▶ Supplied text
▽

Munster have history on their side for Paris mission
Barely anyone gave us a chance before we got on the plane. We were over the hill, according to Stuart Barnes - a bunch of weary men blinded by past glories and heading straight into a French ambush.
Perpignan had not lost a European tie on home soil for five years, and the week before they probably should have beaten us at Thomond Park, a late penalty from ROG clinching a one-point win, our second victory from our opening three pool games.
The group was finely balanced but the general feeling was we were about to be knocked off our perch and the reigning French champions would make it 17 European wins on the trot at their Catalan cauldron, the Stade Aime Giral.
Our form towards the end of 2009 had been inconsistent at best, four losses from eight Celtic League games, including a humiliating 30-0 drubbing by Leinster at the RDS.
But at the same time, we were the reigning champions in that competition, and just 18 months previously had been top of the pile in Europe.
Perpignan, who were then being steered by now France boss Jacques Brunel, were a formidable outfit, and had more than two converted tries to spare against us in both of our previous visits - in 1998 and 2003 - to the last French city before you hit the Spanish border.
But that Munster team were never paralysed by fear. We were a dangerous bunch with our backs against the wall. You wrote us off at your peril.
We were given many a French lesson over the years but by that stage we had accumulated away victories against Colomiers, Toulouse, Castres, Stade Francais and Bourgoin.
Twenty-year-old Perpignan flanker Yoann Vivalda naively compared us to an academy team after our Limerick smash and grab, but he found himself uncomfortably trying to digest those words only days later.
Paul O'Connell, David Wallace and Paul Warwick were immense but it was one of those days where the entire team stood up. Perpignan expected to absolutely batter us up front but we blew them off the park.
Doug Howlett's 80th-minute bonus-point try made the upset victory all the sweeter.
Players, coaches and fans may change but the fearless culture at the province has remained.

△

▶ Given data
▽

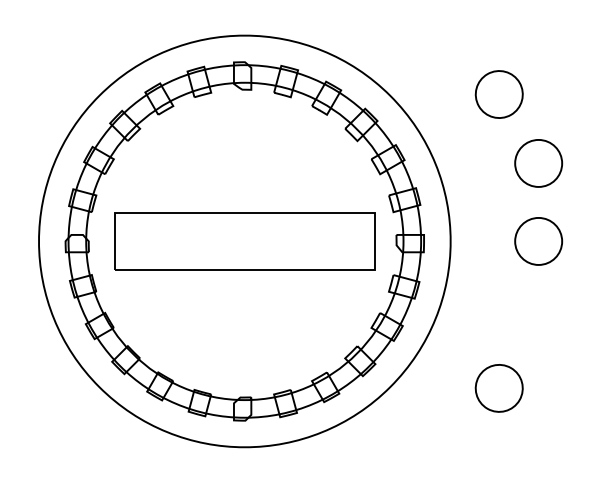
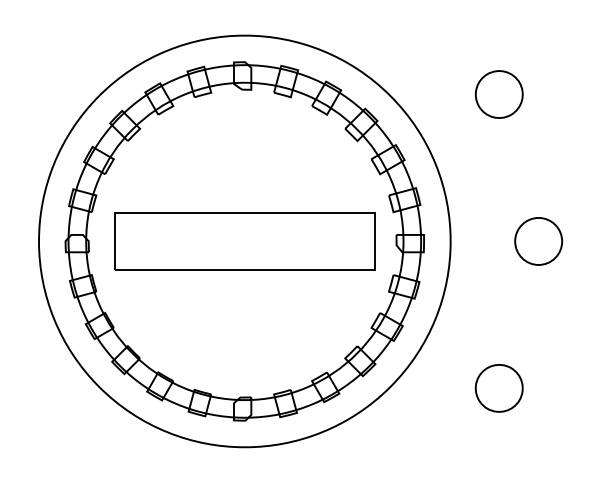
part at (538, 163): present -> none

△

▶ Prompt 1
From the Munster rugby column, list the French clubs that Munster had already beaten away from home by the time of the Perpignan trip.
▶ Prompt 2
Carry on the Munster rugby column from its final sentence, keeping its first-person voice.

▶ Right answer 1
Colomiers, Toulouse, Castres, Stade Francais, Bourgoin

▶ Right answer 2
The history of success and tales of famous wins in England and France highlight the responsibility placed upon those wearing that Munster jersey.
There is a duty to follow what has gone before you and, in equal measure, past triumphs offer great inspiration. Munster teams never travel in hope. The expectation is always there.
While Johann van Graan's side face a daunting test against Racing in Paris tomorrow, there is plenty of room for optimism. And if they do succeed, it would rank alongside the province's greatest victories on French soil.
Racing may be swatting enemies aside with ease at the moment, and already turning the futuristic U Arena into a 4G fortress, but this Munster side, despite the odd wobble this season, have already proven they can raise their game for the big occasion.
If they set the terms of engagement, sticking to Munster's traditional formula for success, they are a match for anyone in Europe, home or away.
Leicester may not be the force they once were but the manner in which Munster bullied them around Welford Road indicates the maturity and collective will of this current Red army.
Similarly, having destroyed Racing in Paris just 12 months ago, and winning on Glasgow's artificial surface just a week later, Van Graan's side don't have to spend too much time rummaging for the winning template.
France remains a very difficult place to get a result, but it's nearly 20 years since Munster's first win in Gallic territory, and 18 since Brian O'Driscoll's third try at the Stade de France really burst their bubble.
The mindset of Irish sides heading across has completely shifted and a game in France is just another away match, no longer a ticket to an almost-certain humbling.
Just how we managed to change that attitude remains a source of intrigue and is a regular topic of discussion any time I meet some of the French guys who saw the Irish sides suddenly start to arrive for battle with their heads up and chests out.
Racing may be able to call on world-class players such as Virimi Vakatawa, Maxime Machenaud and the remarkably-gifted Leone Nakarawa - although the absence of probably the greatest fly-half of all time in Dan Carter is a significant blow - but Munster will not be lacking in quality or belief.
The province have won 12 times in France from 32 attempts and if they can win the forward battle tomorrow they will have a great chance.
Munster have prevailed in their last four games against Racing and the two most recent victories were built on a ferocious effort by the pack.
Funnily enough, last year's triumph in the previously postponed Paris game, against a backdrop of at-times overwhelming emotion, was one of Donnacha Ryan's best games.
It will be a strange day for my fellow Tipp man as he prepares to turn the tables on a team so close to his heart.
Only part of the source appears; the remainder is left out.